## Landmark coordinate records
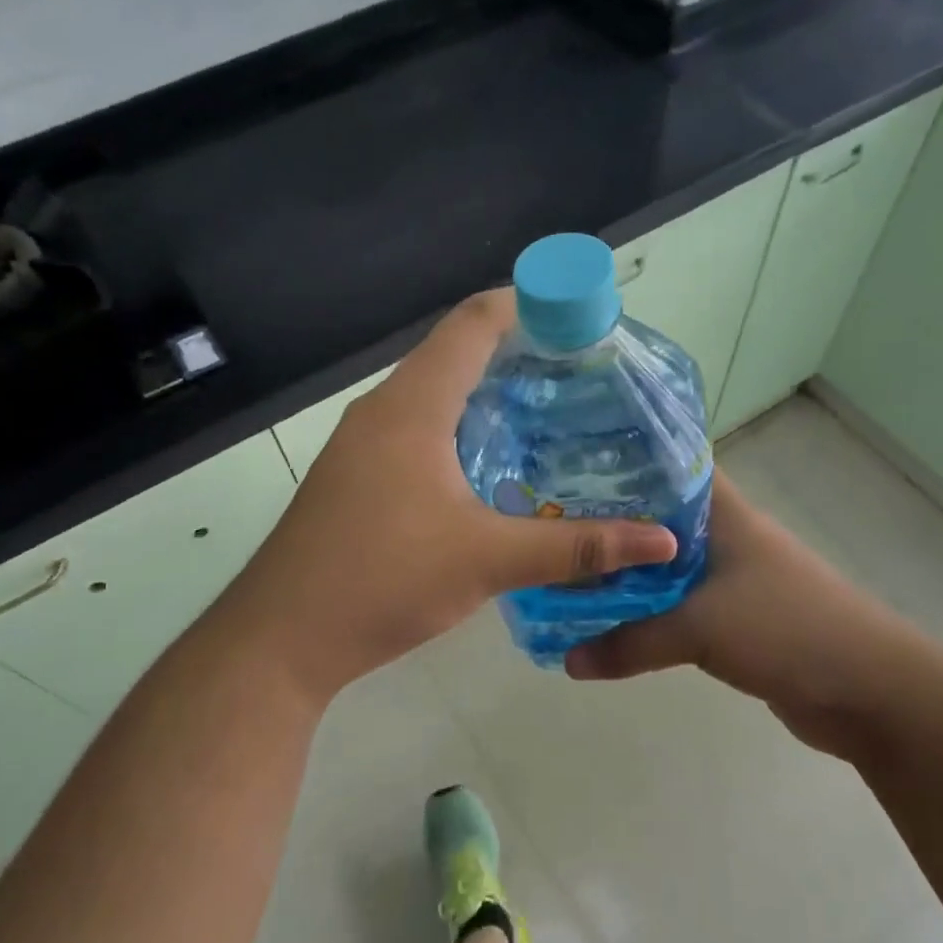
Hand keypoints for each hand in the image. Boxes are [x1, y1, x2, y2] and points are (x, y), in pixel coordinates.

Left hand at [217, 290, 676, 700]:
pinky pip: (417, 431)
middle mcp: (383, 410)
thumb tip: (662, 542)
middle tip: (583, 374)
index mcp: (412, 406)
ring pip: (435, 395)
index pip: (474, 323)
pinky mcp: (356, 476)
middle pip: (456, 354)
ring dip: (488, 395)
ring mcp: (362, 444)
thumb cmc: (382, 580)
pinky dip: (461, 430)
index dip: (530, 304)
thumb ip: (576, 547)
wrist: (280, 638)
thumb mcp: (487, 561)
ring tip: (551, 415)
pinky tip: (494, 468)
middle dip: (519, 353)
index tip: (582, 316)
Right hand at [564, 473, 936, 760]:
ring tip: (567, 572)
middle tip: (550, 527)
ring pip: (663, 565)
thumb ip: (629, 642)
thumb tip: (567, 661)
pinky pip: (677, 605)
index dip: (618, 462)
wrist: (871, 691)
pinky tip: (609, 618)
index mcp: (722, 513)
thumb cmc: (788, 630)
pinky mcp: (734, 617)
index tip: (564, 468)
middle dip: (608, 525)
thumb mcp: (699, 628)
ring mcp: (731, 577)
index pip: (666, 466)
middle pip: (655, 518)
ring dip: (625, 574)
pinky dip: (646, 611)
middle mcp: (724, 536)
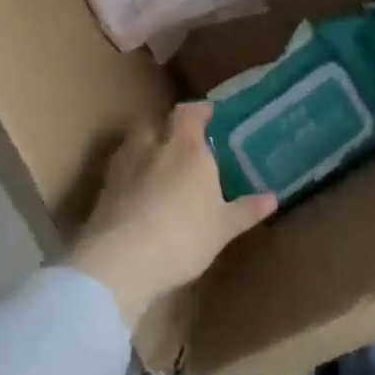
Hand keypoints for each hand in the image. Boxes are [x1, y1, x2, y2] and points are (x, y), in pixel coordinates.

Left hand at [68, 103, 276, 327]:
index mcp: (187, 149)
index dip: (198, 110)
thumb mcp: (223, 228)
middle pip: (154, 124)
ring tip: (157, 167)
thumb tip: (272, 197)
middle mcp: (152, 149)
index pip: (189, 113)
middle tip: (181, 143)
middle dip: (166, 130)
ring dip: (144, 150)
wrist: (119, 264)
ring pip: (132, 146)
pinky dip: (128, 177)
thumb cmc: (182, 237)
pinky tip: (137, 195)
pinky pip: (119, 173)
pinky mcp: (102, 192)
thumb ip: (246, 210)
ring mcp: (122, 169)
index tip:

## WHAT THE EXERCISE ASKS
Among the entries above, find every line holding "ring" and copy it.

## PROBLEM SOLUTION
ring pip: (435, 395)
ring dip: (488, 395)
ring mcp: (362, 444)
ring tip: (551, 415)
ring tip: (567, 572)
ring pip: (663, 565)
ring mcp: (731, 577)
ring dip: (625, 574)
ring tip: (157, 167)
ring dip: (144, 150)
ring pip: (132, 146)
ring mcp: (122, 169)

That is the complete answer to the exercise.